A vitória, infelizmente, não foi conseguida. Todos os que puderam, retornaram. Porém, alguns renderam-se à cobiça e decidiram auxiliar os conquistadores.

Para Ranter e os outros guerreiros, que mantiveram consistentes a humildade e a lealdade a um modo de vida em que a liberdade era uma vertente, enojaram-se com a escolha dos infelizes que agora teriam que enfrentá-los.

Houve um combate, tão sangrento quanto os presenciados no campo de batalha, contudo, a intensidade e a confluência de sentimentos liberados pelos poucos homens que ousavam desafiar o império, era estupidamente maior.

Em menor número, os defensores não tinham escolha: a morte era o único caminho. E a derrota era iminente.

Ranter, que naquela época possuía outro nome, fatigado e ferido, acabou se exilando, mas com a esperança de vingar-se dos traidores.

Foi daí que lhe aconteceu um fato surpreendente. Um ser, semelhante a um homem de fina estampa, que emitia uma aura estranha, ofereceu-lhe uma oportunidade para reaver tudo o que perdera.

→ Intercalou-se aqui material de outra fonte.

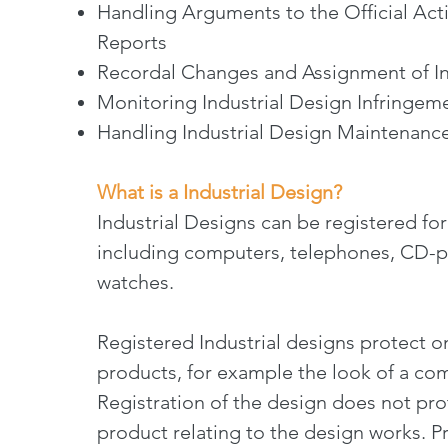
Handling Arguments to the Official Ac
Reports
Recordal Changes and Assignment of In
Monitoring Industrial Design Infringem
Handling Industrial Design Maintenanc
What is a Industrial Design?
Industrial Designs can be registered fo
including computers, telephones, CD-pla
watches.
Registered Industrial designs protect o
products, for example the look of a co
Registration of the design does not pro
product relating to the design works. Pr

Desesperado, Ranter não teve escolha. Uma vez aceita, ele sentiu uma mudança interna. Sentia-se confiante, forte. Poderia realizar tudo o que tivesse em mente.

E assim foi. Ele destruiu seus inimigos com tal ímpeto e sanguinolência que, ao fim do ato, ao ver o resultado, chorou de desgosto.

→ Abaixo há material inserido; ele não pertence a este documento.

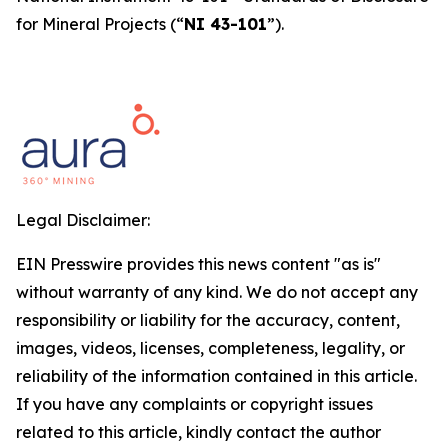
for Mineral Projects
(“
NI 43-101
”).
Legal Disclaimer:
EIN Presswire provides this news content "as is"
without warranty of any kind. We do not accept any
responsibility or liability for the accuracy, content,
images, videos, licenses, completeness, legality, or
reliability of the information contained in this article.
If you have any complaints or copyright issues
related to this article, kindly contact the author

Sua melancolia atingiu níveis tão alarmantes que decidiu desistir da vida.

Quando se preparava para quedar-se num precipício, foi impedido por uma voz. Tão vasta que parecia vir de todos os lugares. Era uma nova chance. Um pacto para toda a vida.

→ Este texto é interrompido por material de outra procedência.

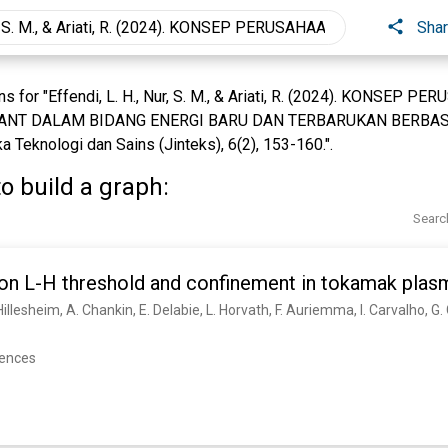
Sha
s for "Effendi, L. H., Nur, S. M., & Ariati, R. (2024). KONSEP
NT DALAM BIDANG ENERGI BARU DAN TERBARUKAN BERBAS
 Teknologi dan Sains (Jinteks), 6(2), 153-160.".
o build a graph:
Searc
 on L-H threshold and confinement in tokamak plas
rences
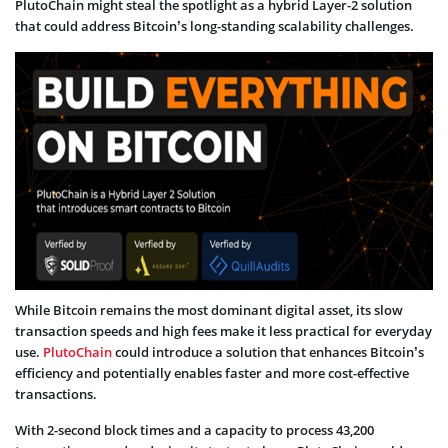
PlutoChain might steal the spotlight as a hybrid Layer-2 solution
that could address Bitcoin’s long-standing scalability challenges.
While Bitcoin remains the most dominant digital asset, its slow
transaction speeds and high fees make it less practical for everyday
use.
PlutoChain
could introduce a solution that enhances Bitcoin’s
efficiency and potentially enables faster and more cost-effective
transactions.
With 2-second block times and a capacity to process 43,200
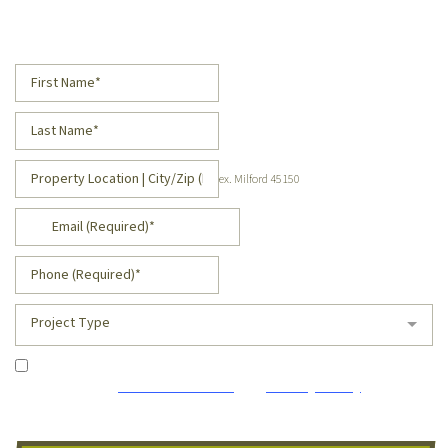
Request a Free Estimate!
ex. Milford 45150
Project Type
I agree to receive occasional marketing emails and
accept the
Terms of Service
and
Privacy Policy
. I
understand I can unsubscribe at any time.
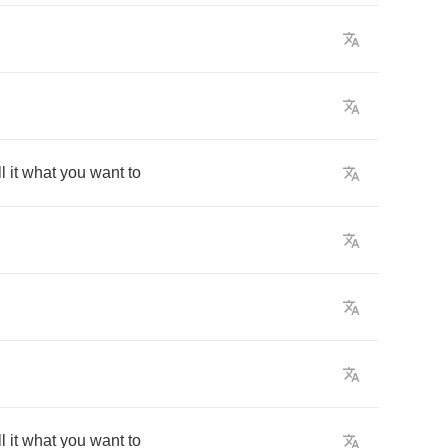
l
it
what
you
want
to
l
it
what
you
want
to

Foi daí que conseguiu sua imortalidade?

Ele teve que cumprir algumas tarefas. Alcançando-as, foi lhe cedido a dádiva (ou não) da imortalidade. Mas o interessante é que ele poderia abnegar dela quando quisesse. Bastava copular; deixar sua semente no mundo.

Ele é obstinado, não?

Ele me disse que ainda não encontrou a pessoa certa.

E indeciso...

Você não entederia, Frank.

A última frase havia sido proferida por um ruivo de sobretudo, de quase dois metros de altura, estacionado no meio da porta.

Ranter, é você?

Sua audição continua boa, Mathias. Fico feliz por lembrar de mim.

Mas que surpresa...! O que o traz até meu humilde lar? Por acaso veio reaver a rebeca?

Claro que não, meu velho. Ela é sua. Um presente para a pessoa certa. Na verdade, vim cá para convencer nosso estimado Frank a permanecer no precipício, de onde jamais deveria ter saído.



Obs.: Ranter terá suas próprias histórias, inclusive sua origem, mais detalhada. Em breve.